The former Greek finance minster has said his country’s economic reforms are “going to fail”, just as formal talks on a huge bailout are set to begin.
In a BBC interview, Yanis Varoufakis said Greece was subject to a programme that will “go down in history as the greatest disaster of macroeconomic management ever”.
The German parliament approved the opening of negotiations on Friday.
The bailout could total €86bn (£60bn) in exchange for austerity measures.
In a damning assessment, Mr Varoufakis said: “This programme is going to fail whoever undertakes its implementation.”
Asked how long that would take, he replied: “It has failed already.”
Mr Varoufakis resigned earlier this month, in what was widely seen as a conciliatory gesture towards the eurozone finance ministers he had frequently clashed with.
He said Greek Prime Minister Alexis Tsipras, who has admitted that he does not believe in the bailout, had little option but to sign.
“We were given a choice between being executed and capitulating. And he decided that capitulation was the ultimate strategy.”
Mr Tsipras has announced a cabinet reshuffle, sacking several ministers who voted against the reforms in parliament this week.
Energy minister Panagiotis Lafazanis, one of the hardline rebels, was among those replaced.
But Mr Tsipras opted not to bring in technocrats or opposition politicians as replacements.
As a result, says the BBC’s Mark Lobel in Athens, Mr Tsipras will preside over ministers who, like himself, harbour serious doubts about the reform programme.
Greece must pass further reforms on Wednesday next week to secure the bailout.

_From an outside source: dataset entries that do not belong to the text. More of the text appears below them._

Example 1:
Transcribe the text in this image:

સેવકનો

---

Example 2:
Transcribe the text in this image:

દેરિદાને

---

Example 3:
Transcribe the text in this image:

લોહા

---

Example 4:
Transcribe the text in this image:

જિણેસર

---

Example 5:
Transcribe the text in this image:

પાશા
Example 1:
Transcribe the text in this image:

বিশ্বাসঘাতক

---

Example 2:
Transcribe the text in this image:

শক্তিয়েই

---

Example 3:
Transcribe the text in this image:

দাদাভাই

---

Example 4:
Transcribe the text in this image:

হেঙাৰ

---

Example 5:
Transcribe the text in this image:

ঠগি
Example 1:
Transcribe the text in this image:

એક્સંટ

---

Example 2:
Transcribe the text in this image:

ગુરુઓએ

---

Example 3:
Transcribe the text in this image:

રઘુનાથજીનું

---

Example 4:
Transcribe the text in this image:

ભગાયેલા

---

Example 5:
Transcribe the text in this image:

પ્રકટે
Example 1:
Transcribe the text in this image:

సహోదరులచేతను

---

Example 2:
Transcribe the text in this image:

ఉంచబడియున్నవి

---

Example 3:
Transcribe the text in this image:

Germany was the last of the eurozone countries needing parliamentary approval to begin the talks, with Greece voting to accept hard-hitting austerity measures earlier in the week.
But the head of the Eurogroup of finance ministers, Jeroen Dijsselbloem has warned that the process will not be easy, saying he expected the negotiations to take four weeks.

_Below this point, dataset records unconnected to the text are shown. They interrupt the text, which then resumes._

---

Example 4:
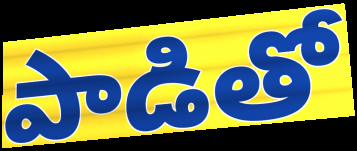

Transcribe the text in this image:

పాడితో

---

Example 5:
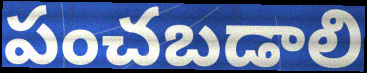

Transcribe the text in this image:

పంచబడాలి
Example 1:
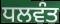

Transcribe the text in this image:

ਧਲਵੰਤ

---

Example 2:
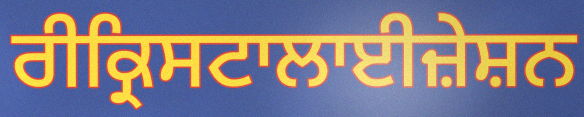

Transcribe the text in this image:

Some Greek banks could reopen on Monday following weeks of closures, after the European Central Bank (ECB) raised the level of emergency funding available.
Some Greek banks could open on Monday, although capital controls will remain in place
Separately, the European Council approved the €7bn bridging loan for Greece from an EU-wide emergency fund. The loan was approved in principle by eurozone ministers on Thursday and now has the go-ahead from all non-euro states.
It means Greece will now be able to repay debts to two of its creditors, the ECB and International Monetary Fund (IMF), due on Monday.